◆ SOURCE DOCUMENT ◆
■ ■ ■ ■ ■

So to start this off, I’m very disappointed and upset about this race so I’m sorry if this isn’t my normal peppy upbeat post. I just have to share with you guys and then I hope to never think of it again. I know I can’t keep beating myself up about it, but I literally cried about it yesterday. Sitting at my computer desk, tears rolling down my face, crying. It was bizarre, but I felt like it was a good cry and that helped me to not be so hard on myself. After that little preface, read on!
So the night before the race we had a little forum encounter from the Runners World Forums. It’s incredibly motivating to me to meet more runners and hear more stories. Everyone was so nice and it was a blast to meet more people that I ‘talk’ to daily on the forums.
So the day of the race I woke up feeling really good, like over the top good. I felt strong and ready to race. I picked up my cousin who was running the 5k and we were both ready to go and got amazing parking right off Main Street.
After she started her race, I went back to the car took a gu and got myself ready for my race. I jogged to the starting line and was feeling really good. I also got to meet up with P.O.M too before the race at the expo on Friday and we found each other in the throng of people. I got off to a great start and my first three miles were strong. At the three mile, I was at 23:16 and my pace was 7:46. I was feeling really good. I was running well and my feet weren’t hurting too bad. Around mile six the balls of my feet started to hurt a little bit.
Then mile seven came. I ate my gu and drank lots of water on the course. I was starting to feel my stomach cramp up and it was beginning to hurt around mile seven. This was when I felt like mile eight would never come. I kept looking for a sign and hoped that it was coming soon but I was so out of it and I knew if I lost my focus I would walk the remainder. For the first time I felt like giving up. I didn’t care. I didn’t want to keep going I didn’t want to run anymore I was so over it. It was really weird, I almost started crying and I was really upset at myself for having these feelings. I never want to quit, and I can run for so long normally but yesterday it just wasn’t in me.
For some reason mile eight seemed so far away. At 8.2 miles I was at 1:04:16 and my pace was 7:51, but I felt like I was sloshing along it wasn’t good and I was already upset with myself. There wasn’t much crowd support and the course was much different that I thought it was going to be. My mind was just not in the racing mode and my body was matching my mind. I felt like a slug.
This was when I found a guy and just ran with him. Sometimes when I try to run with other guys I feel like they are intimidated and speed up a little bit because they don’t want to get ‘chicked’. He didn’t leave me though and he didn’t seem to mind either, who knows what he really was thinking though. He was a little bit taller than me, wearing a gray tank top and had sleeves of tattoos. He was wearing a beanie and when my music was soft I could hear his. I ran next to him for the next 3.5 miles. I must have been super annoying but I knew if I didn’t give myself a goal like staying with someone that I would just sputter out and be done.
I started out with a long sleeve tee and took that off around mile 3 and had to carry it with me until mile 9 when I think I saw Mr. R and tossed it at him. I was so upset with myself at the time I couldn’t believe what I was doing. I felt like my paces were so far off and I was just having a horrible day. Finally mile 10 and 11 passed. This was when I knew it was almost over. I knew it was soon going to be done so that gave me a little bit of hope. I was still running with tattoo man and then I saw Charlie Pro. Without him I would of been a complete meltdown.

■ ■ ■ ■ ■

◆ REQUEST 1 ◆
Reproduce word for word the stretch of the race recap from "So the day of" through "a little bit.".

(Records drawn from a dataset)

■ ■ ■ ■ ■

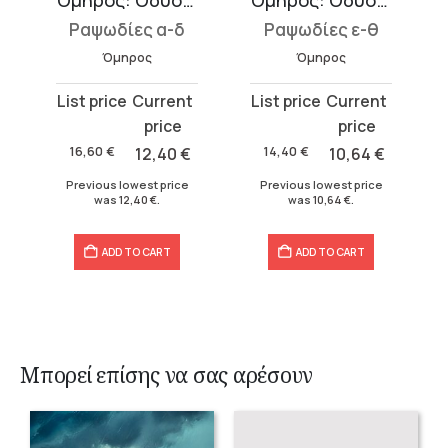
ες Ν-Π
Όμηρος: Οδύσσεια 1
Όμηρος: Οδύσσεια 2
Ραψωδίες α-δ
Ραψωδίες ε-θ
Όμηρος
Όμηρος
Original
Current
Original
Current
price
price
price
price
was:
is:
was:
is:
16,60
€
12,40
€
14,40
€
10,64
€
16,60 €.
12,40 €.
14,40 €.
10,64 €.
Previous lowest price
Previous lowest price
was
12,40
€
.
was
10,64
€
.
ADD TO CART
ADD TO CART
Μπορεί επίσης να σας αρέσουν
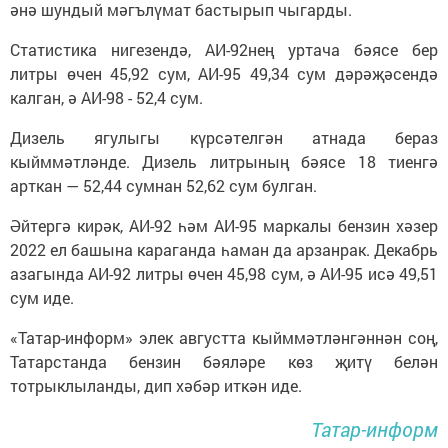
әнә шундый мәгълүмат бастырып чыгарды.
Статистика нигезендә, АИ-92нең уртача бәясе бер
литры өчен 45,92 сум, АИ-95 49,34 сум дәрәҗәсендә
калган, ә АИ-98 - 52,4 сум.
Дизель ягулыгы күрсәтелгән атнада бераз
кыйммәтләнде. Дизель литрының бәясе 18 тиенгә
арткан — 52,44 сумнан 52,62 сум булган.
Әйтергә кирәк, АИ-92 һәм АИ-95 маркалы бензин хәзер
2022 ел башына караганда һаман да арзанрак. Декабрь
азагында АИ-92 литры өчен 45,98 сум, ә АИ-95 исә 49,51
сум иде.
«Татар-информ» элек августта кыйммәтләнгәннән соң,
Татарстанда бензин бәяләре көз җитү белән
тотрыклыланды, дип хәбәр иткән иде.
Татар-информ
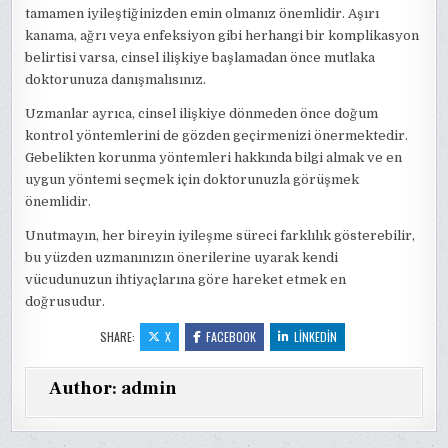
tamamen iyileştiğinizden emin olmanız önemlidir. Aşırı
kanama, ağrı veya enfeksiyon gibi herhangi bir komplikasyon
belirtisi varsa, cinsel ilişkiye başlamadan önce mutlaka
doktorunuza danışmalısınız.
Uzmanlar ayrıca, cinsel ilişkiye dönmeden önce doğum
kontrol yöntemlerini de gözden geçirmenizi önermektedir.
Gebelikten korunma yöntemleri hakkında bilgi almak ve en
uygun yöntemi seçmek için doktorunuzla görüşmek
önemlidir.
Unutmayın, her bireyin iyileşme süreci farklılık gösterebilir,
bu yüzden uzmanınızın önerilerine uyarak kendi
vücudunuzun ihtiyaçlarına göre hareket etmek en
doğrusudur.
SHARE:
X
FACEBOOK
LINKEDIN
Author:
admin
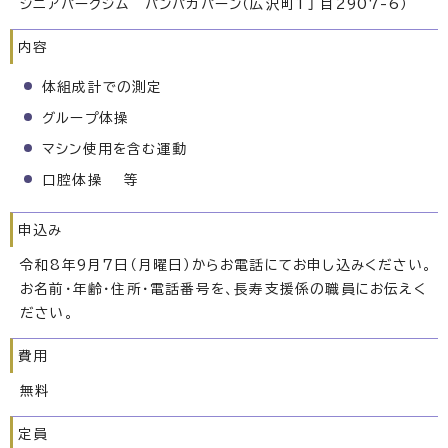
シニアパークジム パンパカパーン（広沢町1丁目2907-6）
内容
体組成計での測定
グループ体操
マシン使用を含む運動
口腔体操 等
申込み
令和8年9月7日（月曜日）からお電話にてお申し込みください。
お名前・年齢・住所・電話番号を、長寿支援係の職員にお伝えく
ださい。
費用
無料
定員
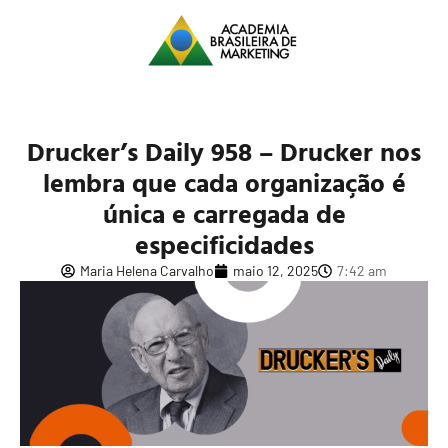
Drucker’s Daily 958 – Drucker nos
lembra que cada organização é
única e carregada de
especificidades
Maria Helena Carvalho
maio 12, 2025
7:42 am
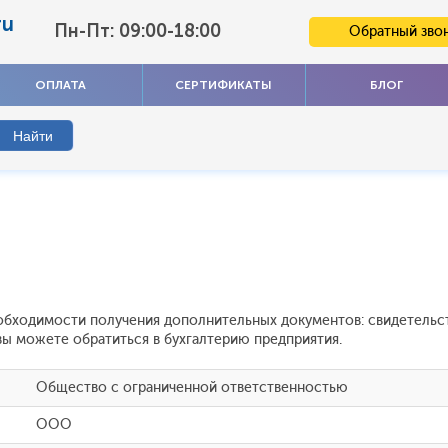
ru
Пн-Пт: 09:00-18:00
Обратный зво
ОПЛАТА
СЕРТИФИКАТЫ
БЛОГ
обходимости получения дополнительных документов: свидетельст
ы можете обратиться в бухгалтерию предприятия.
Общество с ограниченной ответственностью
ООО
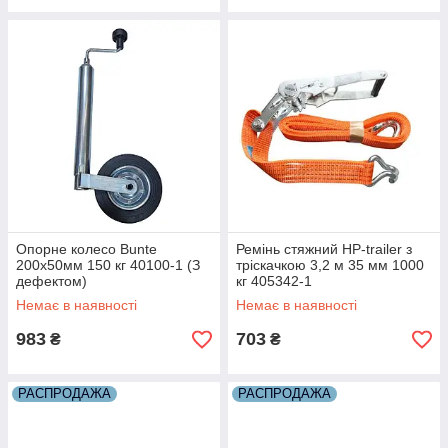
Опорне колесо Bunte
Ремінь стяжний HP-trailer з
200x50мм 150 кг 40100-1 (З
тріскачкою 3,2 м 35 мм 1000
дефектом)
кг 405342-1
Немає в наявності
Немає в наявності
983
703
₴
₴
РАСПРОДАЖА
РАСПРОДАЖА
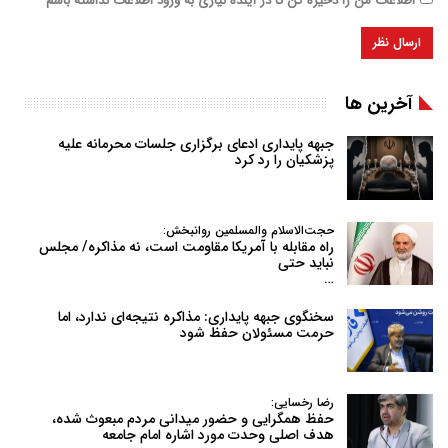
اطلاعات من را ذخیره کن تا در آینده نیازی به ورود اطلاعات نداشته باشم
آخرین ها
جبهه پایداری ادعای برگزاری جلسات محرمانه علیه
پزشکیان را رد کرد
حجت‌الاسلام والمسلمین روانبخش:
راه مقابله با آمریکا مقاومت است، نه مذاکره/ مجلس
نباید حتی
…
سخنگوی جبهه پایداری: مذاکره نتیجه‌ای ندارد، اما
حرمت مسئولان حفظ شود
رضا رخسایی:
حفظ همگرایی و حضور میدانی مردم مبعوث شده،
هدف اصلی وحدت مورد اشاره امام جامعه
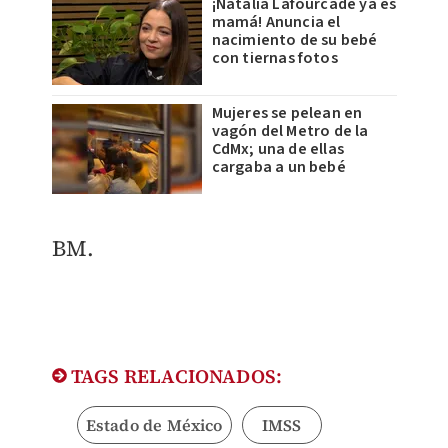
¡Natalia Lafourcade ya es
mamá! Anuncia el
nacimiento de su bebé
con tiernas fotos
Mujeres se pelean en
vagón del Metro de la
CdMx; una de ellas
cargaba a un bebé
BM.
TAGS RELACIONADOS:
Estado de México
IMSS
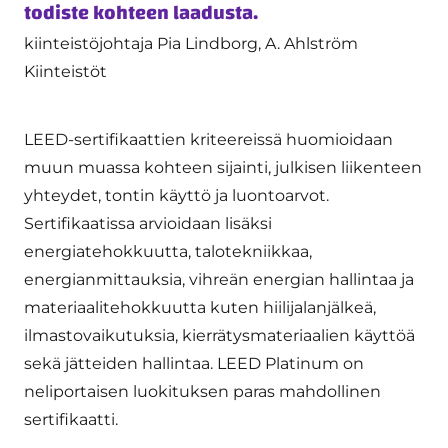
todiste kohteen laadusta.
kiinteistöjohtaja Pia Lindborg, A. Ahlström
Kiinteistöt
LEED-sertifikaattien kriteereissä huomioidaan
muun muassa kohteen sijainti, julkisen liikenteen
yhteydet, tontin käyttö ja luontoarvot.
Sertifikaatissa arvioidaan lisäksi
energiatehokkuutta, talotekniikkaa,
energianmittauksia, vihreän energian hallintaa ja
materiaalitehokkuutta kuten hiilijalanjälkeä,
ilmastovaikutuksia, kierrätysmateriaalien käyttöä
sekä jätteiden hallintaa. LEED Platinum on
neliportaisen luokituksen paras mahdollinen
sertifikaatti.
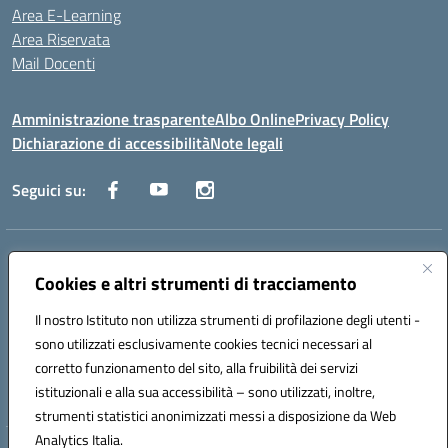
Area E-Learning
Area Riservata
Mail Docenti
Amministrazione trasparente
Albo Online
Privacy Policy
Dichiarazione di accessibilità
Note legali
Seguici su:
Indirizzo:
Via Raoul Follereau 6 - 71042 Cerignola
Centralino:
Cookies e altri strumenti di tracciamento
0885 417864
Email:
fgpc180008@istruzione.it
Posta elettronica certificata (PEC):
fgpc180008@pec.istruzione.it
Il nostro Istituto non utilizza strumenti di profilazione degli utenti -
Codice fiscale: 90043150714
sono utilizzati esclusivamente cookies tecnici necessari al
Codice meccanografico:
FGPC180008
corretto funzionamento del sito, alla fruibilità dei servizi
Codice Indice delle Pubbliche Amministrazioni (IPA): lzcc
istituzionali e alla sua accessibilità – sono utilizzati, inoltre,
strumenti statistici anonimizzati messi a disposizione da Web
Analytics Italia.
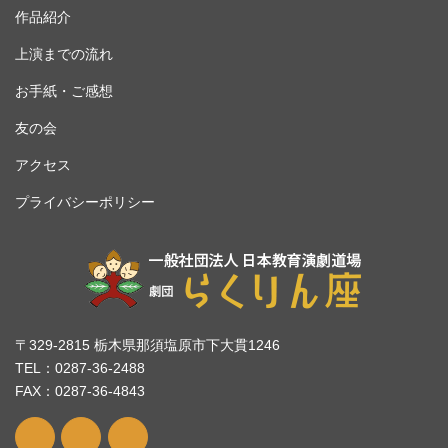
作品紹介
上演までの流れ
お手紙・ご感想
友の会
アクセス
プライバシーポリシー
〒329-2815 栃木県那須塩原市下大貫1246
TEL：0287-36-2488
FAX：0287-36-4843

■ ■ ■ ■ ■

◆ REQUEST 2 ◆
Recast the stretch of the listing from the line containing "әнә шундый мәгълүмат бастырып чыгарды." through the line containing "арткан — 52,44 сумнан 52,62 сум булган." as a JSON list of strings, with one string per line and any blank lines omitted.

◆ EXERCISE RESULT 1 ◆
So the day of the race I woke up feeling really good, like over the top good. I felt strong and ready to race. I picked up my cousin who was running the 5k and we were both ready to go and got amazing parking right off Main Street.
After she started her race, I went back to the car took a gu and got myself ready for my race. I jogged to the starting line and was feeling really good. I also got to meet up with P.O.M too before the race at the expo on Friday and we found each other in the throng of people. I got off to a great start and my first three miles were strong. At the three mile, I was at 23:16 and my pace was 7:46. I was feeling really good. I was running well and my feet weren’t hurting too bad. Around mile six the balls of my feet started to hurt a little bit.

◆ EXERCISE RESULT 2 ◆
[
  "әнә шундый мәгълүмат бастырып чыгарды.",
  "Статистика нигезендә, АИ-92нең уртача бәясе бер",
  "литры өчен 45,92 сум, АИ-95 49,34 сум дәрәҗәсендә",
  "калган, ә АИ-98 - 52,4 сум.",
  "Дизель ягулыгы күрсәтелгән атнада бераз",
  "кыйммәтләнде. Дизель литрының бәясе 18 тиенгә",
  "арткан — 52,44 сумнан 52,62 сум булган."
]